The $71,478 camera system — paid for with federal forfeiture funds from drug busts — will be “another tool that could be more effective and efficient to help fight crime,” said Deputy Police Chief Art King. “They can determine if a stolen car is riding around on the street or something like that. We can put things like Amber Alerts, Blue Alerts, Silver alerts, so it really helps in that respect a lot.”
The cameras can catch criminals and other cars on an alert system that police officers may otherwise have missed, King said, improving public safety.
But the cameras have triggered backlash by anti-privacy-intrusion activists. The New York Civil Liberties Union filed suit in 2008 after the police department failed to disclose what information it was recording and storing with the cameras. The AP reports that drivers in New York City were put on lists kept by the New York Police Department just based on whether they parked near a mosque or a muslim-owned business.

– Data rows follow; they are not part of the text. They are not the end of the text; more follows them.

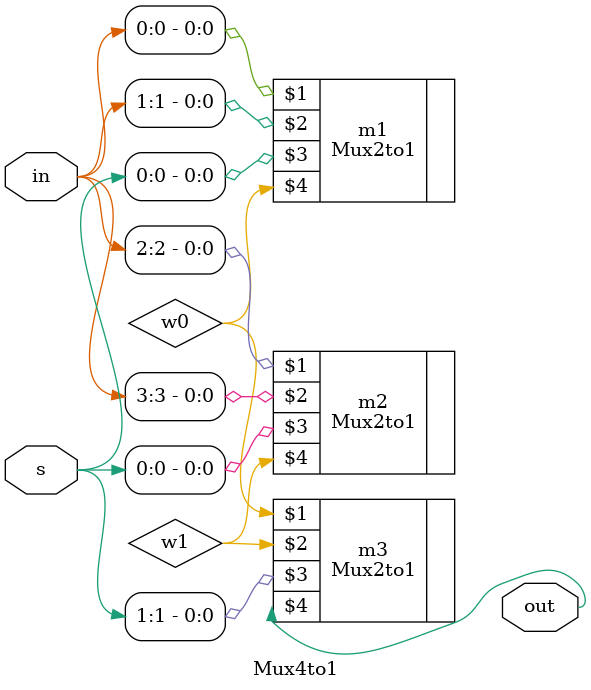
<source format=v>
`timescale 1ns / 1ps


module Mux4to1(
    input [3:0] in, input [1:0] s, output out
);
wire w0,w1;

Mux2to1 m1(in[0] , in[1], s[0], w0);
Mux2to1 m2(in[2] , in[3] ,s[0], w1);
Mux2to1 m3(w0, w1 , s[1] , out);

endmodule

</source>
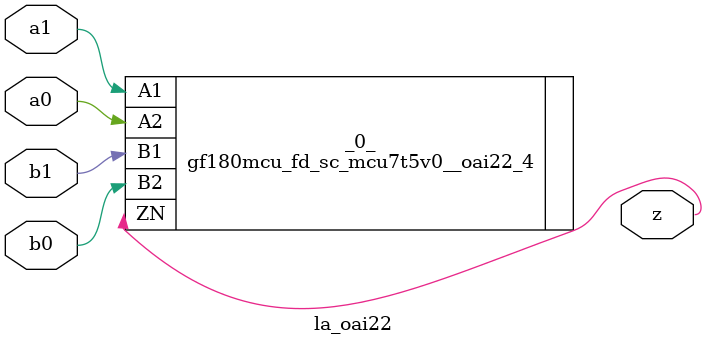
<source format=v>

/* Generated by Yosys 0.44 (git sha1 80ba43d26, g++ 11.4.0-1ubuntu1~22.04 -fPIC -O3) */

(* top =  1  *)
(* src = "inputs/la_oai22.v:10.1-22.10" *)
module la_oai22 (
    a0,
    a1,
    b0,
    b1,
    z
);
  (* src = "inputs/la_oai22.v:13.12-13.14" *)
  input a0;
  wire a0;
  (* src = "inputs/la_oai22.v:14.12-14.14" *)
  input a1;
  wire a1;
  (* src = "inputs/la_oai22.v:15.12-15.14" *)
  input b0;
  wire b0;
  (* src = "inputs/la_oai22.v:16.12-16.14" *)
  input b1;
  wire b1;
  (* src = "inputs/la_oai22.v:17.12-17.13" *)
  output z;
  wire z;
  gf180mcu_fd_sc_mcu7t5v0__oai22_4 _0_ (
      .A1(a1),
      .A2(a0),
      .B1(b1),
      .B2(b0),
      .ZN(z)
  );
endmodule

</source>
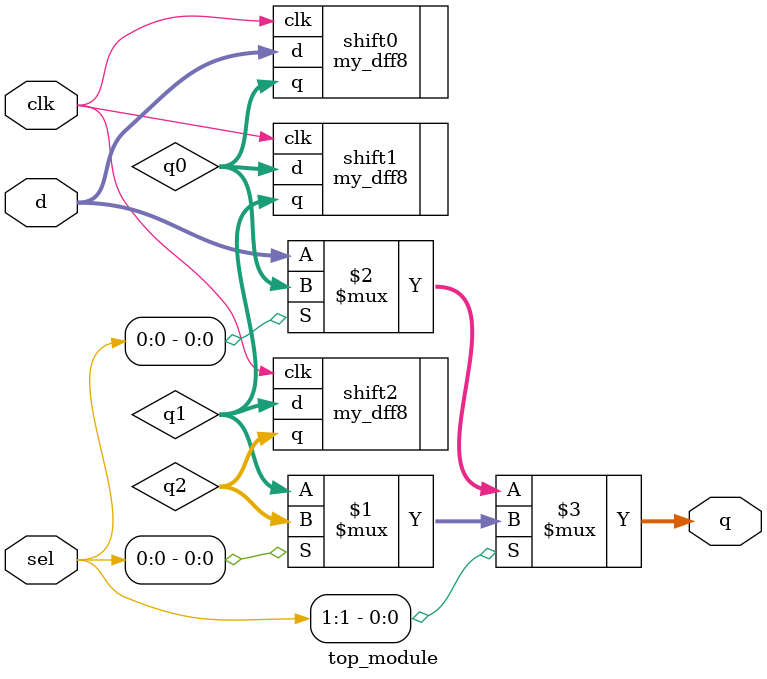
<source format=v>
module top_module ( 
    input clk, 
    input [7:0] d, 
    input [1:0] sel, 
    output [7:0] q 
);
    wire [7:0] q0, q1, q2;
    my_dff8 shift0( .clk(clk), .d(d), .q(q0) );
    my_dff8 shift1( .clk(clk), .d(q0), .q(q1) );
    my_dff8 shift2( .clk(clk), .d(q1), .q(q2) );
    
    assign q = sel[1] ? (sel[0] ? q2 : q1) : (sel[0] ? q0 : d);

endmodule


</source>
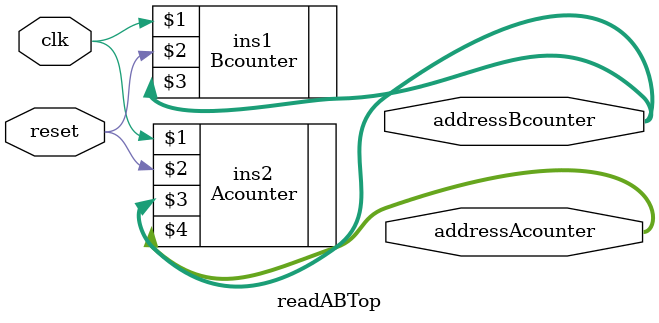
<source format=v>
`timescale 1ns / 1ps

module readABTop(clk,reset,addressAcounter,addressBcounter );
input clk,reset;
output [3:0]addressAcounter,addressBcounter;
Bcounter ins1(clk,reset,addressBcounter);
Acounter ins2(clk,reset,addressBcounter,addressAcounter);

endmodule

</source>
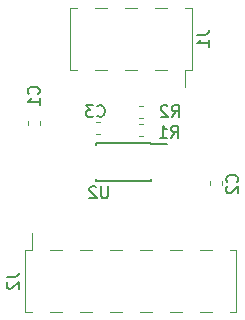
<source format=gbr>
G04 #@! TF.GenerationSoftware,KiCad,Pcbnew,5.1.12-84ad8e8a86~92~ubuntu20.04.1*
G04 #@! TF.CreationDate,2022-01-25T20:05:45-05:00*
G04 #@! TF.ProjectId,ABPDANT015PGAA5_sensor_module,41425044-414e-4543-9031-355047414135,rev?*
G04 #@! TF.SameCoordinates,Original*
G04 #@! TF.FileFunction,Legend,Bot*
G04 #@! TF.FilePolarity,Positive*
%FSLAX46Y46*%
G04 Gerber Fmt 4.6, Leading zero omitted, Abs format (unit mm)*
G04 Created by KiCad (PCBNEW 5.1.12-84ad8e8a86~92~ubuntu20.04.1) date 2022-01-25 20:05:45*
%MOMM*%
%LPD*%
G01*
G04 APERTURE LIST*
%ADD10C,0.120000*%
%ADD11C,0.150000*%
G04 APERTURE END LIST*
D10*
X105274840Y-41887359D02*
X105274840Y-41561801D01*
X104254840Y-41887359D02*
X104254840Y-41561801D01*
X119659940Y-46985139D02*
X119659940Y-46659581D01*
X120679940Y-46985139D02*
X120679940Y-46659581D01*
X113634301Y-42841640D02*
X113959859Y-42841640D01*
X113634301Y-41821640D02*
X113959859Y-41821640D01*
X113647001Y-40264620D02*
X113972559Y-40264620D01*
X113647001Y-41284620D02*
X113972559Y-41284620D01*
X104000000Y-52480000D02*
X104000000Y-57680000D01*
X121900000Y-52480000D02*
X121900000Y-57680000D01*
X104570000Y-51040000D02*
X104570000Y-52480000D01*
X104000000Y-52480000D02*
X104570000Y-52480000D01*
X104000000Y-57680000D02*
X104570000Y-57680000D01*
X121330000Y-52480000D02*
X121900000Y-52480000D01*
X121330000Y-57680000D02*
X121900000Y-57680000D01*
X106090000Y-52480000D02*
X107110000Y-52480000D01*
X106090000Y-57680000D02*
X107110000Y-57680000D01*
X108630000Y-52480000D02*
X109650000Y-52480000D01*
X108630000Y-57680000D02*
X109650000Y-57680000D01*
X111170000Y-52480000D02*
X112190000Y-52480000D01*
X111170000Y-57680000D02*
X112190000Y-57680000D01*
X113710000Y-52480000D02*
X114730000Y-52480000D01*
X113710000Y-57680000D02*
X114730000Y-57680000D01*
X116250000Y-52480000D02*
X117270000Y-52480000D01*
X116250000Y-57680000D02*
X117270000Y-57680000D01*
X118790000Y-52480000D02*
X119810000Y-52480000D01*
X118790000Y-57680000D02*
X119810000Y-57680000D01*
X118100000Y-37180000D02*
X118100000Y-31980000D01*
X107820000Y-37180000D02*
X107820000Y-31980000D01*
X117530000Y-38620000D02*
X117530000Y-37180000D01*
X118100000Y-37180000D02*
X117530000Y-37180000D01*
X118100000Y-31980000D02*
X117530000Y-31980000D01*
X108390000Y-37180000D02*
X107820000Y-37180000D01*
X108390000Y-31980000D02*
X107820000Y-31980000D01*
X116010000Y-37180000D02*
X114990000Y-37180000D01*
X116010000Y-31980000D02*
X114990000Y-31980000D01*
X113470000Y-37180000D02*
X112450000Y-37180000D01*
X113470000Y-31980000D02*
X112450000Y-31980000D01*
X110930000Y-37180000D02*
X109910000Y-37180000D01*
X110930000Y-31980000D02*
X109910000Y-31980000D01*
D11*
X114675000Y-43385000D02*
X114675000Y-43485000D01*
X110025000Y-43385000D02*
X110025000Y-43585000D01*
X110025000Y-46635000D02*
X110025000Y-46435000D01*
X114675000Y-46635000D02*
X114675000Y-46435000D01*
X114675000Y-43385000D02*
X110025000Y-43385000D01*
X114675000Y-46635000D02*
X110025000Y-46635000D01*
X114675000Y-43485000D02*
X116025000Y-43485000D01*
D10*
X109991941Y-42610500D02*
X110317499Y-42610500D01*
X109991941Y-41590500D02*
X110317499Y-41590500D01*
D11*
X105139762Y-39236353D02*
X105187381Y-39188734D01*
X105235000Y-39045877D01*
X105235000Y-38950639D01*
X105187381Y-38807781D01*
X105092143Y-38712543D01*
X104996905Y-38664924D01*
X104806429Y-38617305D01*
X104663572Y-38617305D01*
X104473096Y-38664924D01*
X104377858Y-38712543D01*
X104282620Y-38807781D01*
X104235000Y-38950639D01*
X104235000Y-39045877D01*
X104282620Y-39188734D01*
X104330239Y-39236353D01*
X105235000Y-40188734D02*
X105235000Y-39617305D01*
X105235000Y-39903020D02*
X104235000Y-39903020D01*
X104377858Y-39807781D01*
X104473096Y-39712543D01*
X104520715Y-39617305D01*
X121947082Y-46695693D02*
X121994701Y-46648074D01*
X122042320Y-46505217D01*
X122042320Y-46409979D01*
X121994701Y-46267121D01*
X121899463Y-46171883D01*
X121804225Y-46124264D01*
X121613749Y-46076645D01*
X121470892Y-46076645D01*
X121280416Y-46124264D01*
X121185178Y-46171883D01*
X121089940Y-46267121D01*
X121042320Y-46409979D01*
X121042320Y-46505217D01*
X121089940Y-46648074D01*
X121137559Y-46695693D01*
X121137559Y-47076645D02*
X121089940Y-47124264D01*
X121042320Y-47219502D01*
X121042320Y-47457598D01*
X121089940Y-47552836D01*
X121137559Y-47600455D01*
X121232797Y-47648074D01*
X121328035Y-47648074D01*
X121470892Y-47600455D01*
X122042320Y-47029026D01*
X122042320Y-47648074D01*
X116371666Y-42938960D02*
X116705000Y-42462770D01*
X116943095Y-42938960D02*
X116943095Y-41938960D01*
X116562142Y-41938960D01*
X116466904Y-41986580D01*
X116419285Y-42034199D01*
X116371666Y-42129437D01*
X116371666Y-42272294D01*
X116419285Y-42367532D01*
X116466904Y-42415151D01*
X116562142Y-42462770D01*
X116943095Y-42462770D01*
X115419285Y-42938960D02*
X115990714Y-42938960D01*
X115705000Y-42938960D02*
X115705000Y-41938960D01*
X115800238Y-42081818D01*
X115895476Y-42177056D01*
X115990714Y-42224675D01*
X116427546Y-41193980D02*
X116760880Y-40717790D01*
X116998975Y-41193980D02*
X116998975Y-40193980D01*
X116618022Y-40193980D01*
X116522784Y-40241600D01*
X116475165Y-40289219D01*
X116427546Y-40384457D01*
X116427546Y-40527314D01*
X116475165Y-40622552D01*
X116522784Y-40670171D01*
X116618022Y-40717790D01*
X116998975Y-40717790D01*
X116046594Y-40289219D02*
X115998975Y-40241600D01*
X115903737Y-40193980D01*
X115665641Y-40193980D01*
X115570403Y-40241600D01*
X115522784Y-40289219D01*
X115475165Y-40384457D01*
X115475165Y-40479695D01*
X115522784Y-40622552D01*
X116094213Y-41193980D01*
X115475165Y-41193980D01*
X102452380Y-54746666D02*
X103166666Y-54746666D01*
X103309523Y-54699047D01*
X103404761Y-54603809D01*
X103452380Y-54460952D01*
X103452380Y-54365714D01*
X102547619Y-55175238D02*
X102500000Y-55222857D01*
X102452380Y-55318095D01*
X102452380Y-55556190D01*
X102500000Y-55651428D01*
X102547619Y-55699047D01*
X102642857Y-55746666D01*
X102738095Y-55746666D01*
X102880952Y-55699047D01*
X103452380Y-55127619D01*
X103452380Y-55746666D01*
X118552380Y-34246666D02*
X119266666Y-34246666D01*
X119409523Y-34199047D01*
X119504761Y-34103809D01*
X119552380Y-33960952D01*
X119552380Y-33865714D01*
X119552380Y-35246666D02*
X119552380Y-34675238D01*
X119552380Y-34960952D02*
X118552380Y-34960952D01*
X118695238Y-34865714D01*
X118790476Y-34770476D01*
X118838095Y-34675238D01*
X111025844Y-47062140D02*
X111025844Y-47871664D01*
X110978225Y-47966902D01*
X110930606Y-48014521D01*
X110835368Y-48062140D01*
X110644892Y-48062140D01*
X110549654Y-48014521D01*
X110502035Y-47966902D01*
X110454416Y-47871664D01*
X110454416Y-47062140D01*
X110025844Y-47157379D02*
X109978225Y-47109760D01*
X109882987Y-47062140D01*
X109644892Y-47062140D01*
X109549654Y-47109760D01*
X109502035Y-47157379D01*
X109454416Y-47252617D01*
X109454416Y-47347855D01*
X109502035Y-47490712D01*
X110073463Y-48062140D01*
X109454416Y-48062140D01*
X110131386Y-41107642D02*
X110179005Y-41155261D01*
X110321862Y-41202880D01*
X110417100Y-41202880D01*
X110559958Y-41155261D01*
X110655196Y-41060023D01*
X110702815Y-40964785D01*
X110750434Y-40774309D01*
X110750434Y-40631452D01*
X110702815Y-40440976D01*
X110655196Y-40345738D01*
X110559958Y-40250500D01*
X110417100Y-40202880D01*
X110321862Y-40202880D01*
X110179005Y-40250500D01*
X110131386Y-40298119D01*
X109798053Y-40202880D02*
X109179005Y-40202880D01*
X109512339Y-40583833D01*
X109369481Y-40583833D01*
X109274243Y-40631452D01*
X109226624Y-40679071D01*
X109179005Y-40774309D01*
X109179005Y-41012404D01*
X109226624Y-41107642D01*
X109274243Y-41155261D01*
X109369481Y-41202880D01*
X109655196Y-41202880D01*
X109750434Y-41155261D01*
X109798053Y-41107642D01*
M02*

</source>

The system was authorized for purchase during the Commission's consent agenda, a list of typically uncontroversial city business, but that requires a Commission vote that usually approves the entire group of items at once. Based on the size of the expense, the camera system had to be included on the Commission agenda, but the city did not list it as a discussion item. That concerned resident Paul Vonder Heide, who said that the cameras are another step in a pattern of privacy intrusion by the city.
"There is no public support for mass surveillance on law abiding citizens in Winter Park," he said. "But elected Commissioners don't think like you or me. They act as if they believe that George Orwell's ominous novel, '1984' is an instruction manual on how to govern Winter Park."
In Winter Park, one car per patrol shift will have one of the cameras mounted, starting likely in mid-May, King said.